Give back every entry below, exactly as written.

============================================================

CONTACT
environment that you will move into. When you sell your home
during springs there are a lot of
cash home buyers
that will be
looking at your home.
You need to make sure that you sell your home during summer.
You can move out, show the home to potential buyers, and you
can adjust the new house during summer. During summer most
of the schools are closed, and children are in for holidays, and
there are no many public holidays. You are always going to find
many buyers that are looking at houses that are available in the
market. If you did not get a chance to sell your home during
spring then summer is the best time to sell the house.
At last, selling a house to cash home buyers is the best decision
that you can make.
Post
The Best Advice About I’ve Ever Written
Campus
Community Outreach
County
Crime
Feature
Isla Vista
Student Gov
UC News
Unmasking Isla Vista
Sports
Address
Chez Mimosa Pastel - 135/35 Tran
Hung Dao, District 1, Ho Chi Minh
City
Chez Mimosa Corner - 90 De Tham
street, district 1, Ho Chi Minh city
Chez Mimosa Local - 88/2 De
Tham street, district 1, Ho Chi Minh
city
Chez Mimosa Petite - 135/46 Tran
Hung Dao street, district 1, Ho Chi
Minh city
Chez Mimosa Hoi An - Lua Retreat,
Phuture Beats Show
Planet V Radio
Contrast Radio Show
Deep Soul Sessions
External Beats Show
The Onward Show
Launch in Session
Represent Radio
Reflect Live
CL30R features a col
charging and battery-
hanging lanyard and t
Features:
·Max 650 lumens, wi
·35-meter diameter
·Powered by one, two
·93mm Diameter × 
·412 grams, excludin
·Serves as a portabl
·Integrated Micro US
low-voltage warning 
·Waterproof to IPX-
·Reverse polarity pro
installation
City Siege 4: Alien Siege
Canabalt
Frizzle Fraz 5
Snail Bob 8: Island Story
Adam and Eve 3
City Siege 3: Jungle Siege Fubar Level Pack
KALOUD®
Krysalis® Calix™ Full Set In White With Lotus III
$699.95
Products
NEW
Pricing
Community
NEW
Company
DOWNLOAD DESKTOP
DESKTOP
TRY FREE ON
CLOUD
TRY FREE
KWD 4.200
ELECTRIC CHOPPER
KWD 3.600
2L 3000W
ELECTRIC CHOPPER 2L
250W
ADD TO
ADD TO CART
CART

============================================================

## Output for this task
CONTACT
environment that you will move into. When you sell your home
during springs there are a lot of
cash home buyers
that will be
looking at your home.
You need to make sure that you sell your home during summer.
You can move out, show the home to potential buyers, and you
can adjust the new house during summer. During summer most
of the schools are closed, and children are in for holidays, and
there are no many public holidays. You are always going to find
many buyers that are looking at houses that are available in the
market. If you did not get a chance to sell your home during
spring then summer is the best time to sell the house.
At last, selling a house to cash home buyers is the best decision
that you can make.
Post
The Best Advice About I’ve Ever Written
Campus
Community Outreach
County
Crime
Feature
Isla Vista
Student Gov
UC News
Unmasking Isla Vista
Sports
Address
Chez Mimosa Pastel - 135/35 Tran
Hung Dao, District 1, Ho Chi Minh
City
Chez Mimosa Corner - 90 De Tham
street, district 1, Ho Chi Minh city
Chez Mimosa Local - 88/2 De
Tham street, district 1, Ho Chi Minh
city
Chez Mimosa Petite - 135/46 Tran
Hung Dao street, district 1, Ho Chi
Minh city
Chez Mimosa Hoi An - Lua Retreat,
Phuture Beats Show
Planet V Radio
Contrast Radio Show
Deep Soul Sessions
External Beats Show
The Onward Show
Launch in Session
Represent Radio
Reflect Live
CL30R features a col
charging and battery-
hanging lanyard and t
Features:
·Max 650 lumens, wi
·35-meter diameter
·Powered by one, two
·93mm Diameter × 
·412 grams, excludin
·Serves as a portabl
·Integrated Micro US
low-voltage warning 
·Waterproof to IPX-
·Reverse polarity pro
installation
City Siege 4: Alien Siege
Canabalt
Frizzle Fraz 5
Snail Bob 8: Island Story
Adam and Eve 3
City Siege 3: Jungle Siege Fubar Level Pack
KALOUD®
Krysalis® Calix™ Full Set In White With Lotus III
$699.95
Products
NEW
Pricing
Community
NEW
Company
DOWNLOAD DESKTOP
DESKTOP
TRY FREE ON
CLOUD
TRY FREE
KWD 4.200
ELECTRIC CHOPPER
KWD 3.600
2L 3000W
ELECTRIC CHOPPER 2L
250W
ADD TO
ADD TO CART
CART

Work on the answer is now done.